By Edward Hu, MD

As physicians, we were all pretty good test-takers in school. As this country prepares for its COVID-19 future, the health and economic future of our country will depend on the same concept – preparing for the test – or in this case, preparing to test large numbers of people for COVID-19.

Until an effective vaccine is developed, SARS-CoV-2 (the virus that causes COVID-19) will continue to circulate around the world. The best estimates are that sufficient quantities of an effective vaccine are still 12-18 months away. Until that (hopefully) happens, what are our best hopes for living with the virus among us?

Personally, I’m not holding out for any wonder drug to be found to treat those with COVID-19. If a drug -such as hydroxychloroquine, remdesivir, or favipirarir – could decrease deaths or mechanical ventilation by 50% compared with placebo, we’d already know about it. Trials would already be stopped at interim analyses and heralded across the world. Some drugs may end up showing benefit in randomized controlled studies, but they are unlikely to demonstrate miraculous efficacy. Two therapies whose trials are understandably delayed – convalescent plasma from COVID-19 survivors and monoclonal antibodies to SARS-CoV-2 – may hold more promise than the other drug trials, but scalability (and cost) will prevent these therapies from being available for the foreseeable future to all but the sickest COVID-19 patients.

As I write this, states such as New York and Washington are either at or just past their inflection points in terms of COVID-19 cases and deaths. Most other states will reach their inflection in the next week or two. The widely publicized IHME models from the University of Washington are predicting COVID-19 to largely dissipate with continued social distancing through the end of May. It is worth noting that many other models exist, and not all portray as desirable a scenario for the next few months. However, if we assume that IHME is correct, hospitalizations and deaths from COVID-19 will largely dissipate by June 1. IHME is predicting approximately 60,000 cumulative deaths in the US by June 1. How many Americans will have been exposed to COVID-19 by then? We know the number is far greater than the number of confirmed cases, due to asymptomatic infection and the abandonment of testing, isolation, and contact tracing strategies once community spread occurs. Simply put, most people with symptoms are no longer being tested for COVID-19 unless management would change based on the result.

So, to estimate the number of exposed Americans by June 1, if we figure a mortality rate of 1-2% as has been widely reported, that means that 3-6 million Americans will have been exposed and presumably have immunity from COVID-19, for a least some period of time. That’s only 1-2% of the US population. Not even close to the minimum threshold of about 40% needed to even think about herd immunity. Though identifying this 1-2% of the population is valuable, as these individuals are essentially immunized absent significant mutation of the virus, the fact that 98% of Americans will not have been exposed essentially gives us only a mulligan once community spread ends, if it ends, in a few months.

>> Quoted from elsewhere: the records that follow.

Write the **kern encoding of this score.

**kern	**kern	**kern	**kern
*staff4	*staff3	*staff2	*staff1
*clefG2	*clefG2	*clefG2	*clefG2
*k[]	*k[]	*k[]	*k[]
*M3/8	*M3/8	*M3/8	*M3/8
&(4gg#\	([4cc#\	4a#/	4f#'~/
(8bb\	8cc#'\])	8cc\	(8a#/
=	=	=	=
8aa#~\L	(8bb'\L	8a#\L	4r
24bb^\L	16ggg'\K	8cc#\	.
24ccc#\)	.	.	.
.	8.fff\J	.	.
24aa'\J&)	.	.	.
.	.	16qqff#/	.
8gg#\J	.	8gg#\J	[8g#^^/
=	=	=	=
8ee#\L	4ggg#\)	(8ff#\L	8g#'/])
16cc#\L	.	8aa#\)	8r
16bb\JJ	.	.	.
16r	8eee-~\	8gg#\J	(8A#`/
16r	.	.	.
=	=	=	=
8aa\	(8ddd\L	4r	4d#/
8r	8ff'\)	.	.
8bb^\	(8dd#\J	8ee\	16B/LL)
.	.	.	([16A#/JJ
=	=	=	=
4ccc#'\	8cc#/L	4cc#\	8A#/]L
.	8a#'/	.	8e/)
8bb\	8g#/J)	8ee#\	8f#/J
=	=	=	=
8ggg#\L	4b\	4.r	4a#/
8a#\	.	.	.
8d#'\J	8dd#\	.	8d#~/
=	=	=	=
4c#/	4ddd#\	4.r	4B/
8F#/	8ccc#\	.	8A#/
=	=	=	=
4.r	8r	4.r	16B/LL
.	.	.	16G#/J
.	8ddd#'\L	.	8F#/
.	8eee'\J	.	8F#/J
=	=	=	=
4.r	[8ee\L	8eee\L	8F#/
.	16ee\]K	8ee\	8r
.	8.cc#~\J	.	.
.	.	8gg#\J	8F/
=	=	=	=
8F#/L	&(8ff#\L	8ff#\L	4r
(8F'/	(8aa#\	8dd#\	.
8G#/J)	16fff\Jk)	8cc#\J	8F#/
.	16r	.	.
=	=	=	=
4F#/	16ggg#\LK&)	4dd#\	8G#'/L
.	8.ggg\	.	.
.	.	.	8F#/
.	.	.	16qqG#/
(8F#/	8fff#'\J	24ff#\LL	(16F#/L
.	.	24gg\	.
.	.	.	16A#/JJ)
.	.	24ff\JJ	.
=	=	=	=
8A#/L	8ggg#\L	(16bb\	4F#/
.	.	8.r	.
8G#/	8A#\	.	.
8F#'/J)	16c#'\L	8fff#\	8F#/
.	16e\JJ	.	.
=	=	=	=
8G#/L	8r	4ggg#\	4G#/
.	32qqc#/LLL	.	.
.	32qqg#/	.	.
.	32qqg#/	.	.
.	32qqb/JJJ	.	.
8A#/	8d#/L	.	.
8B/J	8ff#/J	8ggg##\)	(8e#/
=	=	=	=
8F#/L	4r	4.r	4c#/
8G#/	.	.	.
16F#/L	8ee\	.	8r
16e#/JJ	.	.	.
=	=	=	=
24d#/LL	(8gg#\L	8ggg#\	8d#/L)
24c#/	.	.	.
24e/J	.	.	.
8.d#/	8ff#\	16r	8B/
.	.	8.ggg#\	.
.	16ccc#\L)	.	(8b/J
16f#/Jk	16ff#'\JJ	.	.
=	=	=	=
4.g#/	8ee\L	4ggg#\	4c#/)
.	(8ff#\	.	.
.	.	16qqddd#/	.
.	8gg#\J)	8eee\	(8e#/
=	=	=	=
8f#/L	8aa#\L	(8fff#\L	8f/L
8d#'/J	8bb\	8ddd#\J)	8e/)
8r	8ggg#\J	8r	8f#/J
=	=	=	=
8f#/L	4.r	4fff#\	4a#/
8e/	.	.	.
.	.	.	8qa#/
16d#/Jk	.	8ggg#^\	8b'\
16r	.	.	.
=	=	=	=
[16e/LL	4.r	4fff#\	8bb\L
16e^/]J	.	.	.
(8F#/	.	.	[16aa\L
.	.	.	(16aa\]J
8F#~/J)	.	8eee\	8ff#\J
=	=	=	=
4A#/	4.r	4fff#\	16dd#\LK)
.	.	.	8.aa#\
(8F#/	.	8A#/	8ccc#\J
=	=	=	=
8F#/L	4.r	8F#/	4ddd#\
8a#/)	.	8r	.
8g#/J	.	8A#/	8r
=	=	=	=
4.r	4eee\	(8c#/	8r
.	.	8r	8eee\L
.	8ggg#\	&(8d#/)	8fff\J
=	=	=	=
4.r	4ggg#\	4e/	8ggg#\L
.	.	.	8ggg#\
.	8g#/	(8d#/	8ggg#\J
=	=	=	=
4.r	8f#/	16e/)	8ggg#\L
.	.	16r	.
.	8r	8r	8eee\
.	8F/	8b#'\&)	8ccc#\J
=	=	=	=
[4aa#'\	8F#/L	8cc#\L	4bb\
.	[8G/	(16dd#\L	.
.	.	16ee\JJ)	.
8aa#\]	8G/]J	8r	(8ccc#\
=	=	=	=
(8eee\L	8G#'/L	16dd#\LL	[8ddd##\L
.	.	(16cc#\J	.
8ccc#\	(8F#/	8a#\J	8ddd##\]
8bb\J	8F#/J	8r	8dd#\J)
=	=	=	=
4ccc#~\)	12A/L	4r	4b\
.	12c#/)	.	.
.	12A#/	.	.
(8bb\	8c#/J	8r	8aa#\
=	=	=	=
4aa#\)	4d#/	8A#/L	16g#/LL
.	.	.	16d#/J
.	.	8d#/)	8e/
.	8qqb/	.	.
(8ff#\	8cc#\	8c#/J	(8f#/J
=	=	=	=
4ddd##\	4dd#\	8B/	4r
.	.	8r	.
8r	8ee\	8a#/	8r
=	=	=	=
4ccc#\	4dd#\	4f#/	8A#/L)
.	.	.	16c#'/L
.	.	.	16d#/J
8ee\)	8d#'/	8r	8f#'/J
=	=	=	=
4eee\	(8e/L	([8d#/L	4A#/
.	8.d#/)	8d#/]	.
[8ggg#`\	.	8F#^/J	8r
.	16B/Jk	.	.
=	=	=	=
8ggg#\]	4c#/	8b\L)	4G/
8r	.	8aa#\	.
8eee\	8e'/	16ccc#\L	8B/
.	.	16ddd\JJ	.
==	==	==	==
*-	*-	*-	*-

So where does that leave us? Looking at the successes of South Korea, Taiwan, and China in slowing community transition, it is clear that our ability to test large, even massive numbers of people for SARS-CoV-2, will have to be the cornerstone to the US strategy to combat COVID-19 until a vaccine is available. This is not the time to dwell on the early failures of US testing for COVID-19, but it is absolutely the time to determine how to ramp up our ability to test massive numbers of people. Without widespread testing, the only workable strategy of testing, isolation, and contact tracing will fail, and we will be in another repeat wave of March and April all over again. Our communities still have a dearth of testing swabs and reagents for SARS-CoV-2 today, and this is a problem must be solved before social distancing policies can be relaxed. Nobel prize winning economist Paul Romer has estimated that 20-30 million COVID-19 tests a day will be needed to prevent a resurgence of COVID later this year. I don’t know if that is the right number or not, but considering that only about 2 million tests have been performed to date in the US, it is clear that our testing infrastructure needs to get a whole lot better, and fast.

Another consideration with testing is that our tests are not perfect. One manufacturer, Abbott Labs, has estimated a sensitivity of 95% and a specificity of near 100% for its polymerase chain reaction (PCR) test. However, real world sampling and transportation difficulties undoubtedly decrease the sensitivity of our testing. Dr. Harlan Krumholz, a noted Yale epidemiologist and clinical researcher, has estimated that the “false negative” rate in patients truly infected may actually be 30% or higher.

All this leads back to being able to perform massive numbers of COVID-19 tests, if we are to be successful in the US. It also means that we need to have a healthy suspicion to retest, or even retest again, when clinical suspicion of COVID-19 is high. As physicians, we need to understand the value as well as the limitations of COVID-19 testing, because no longer are we preparing for our own MCAT or USMLE tests, but rather a much more important one with national and worldwide consequences should we fail.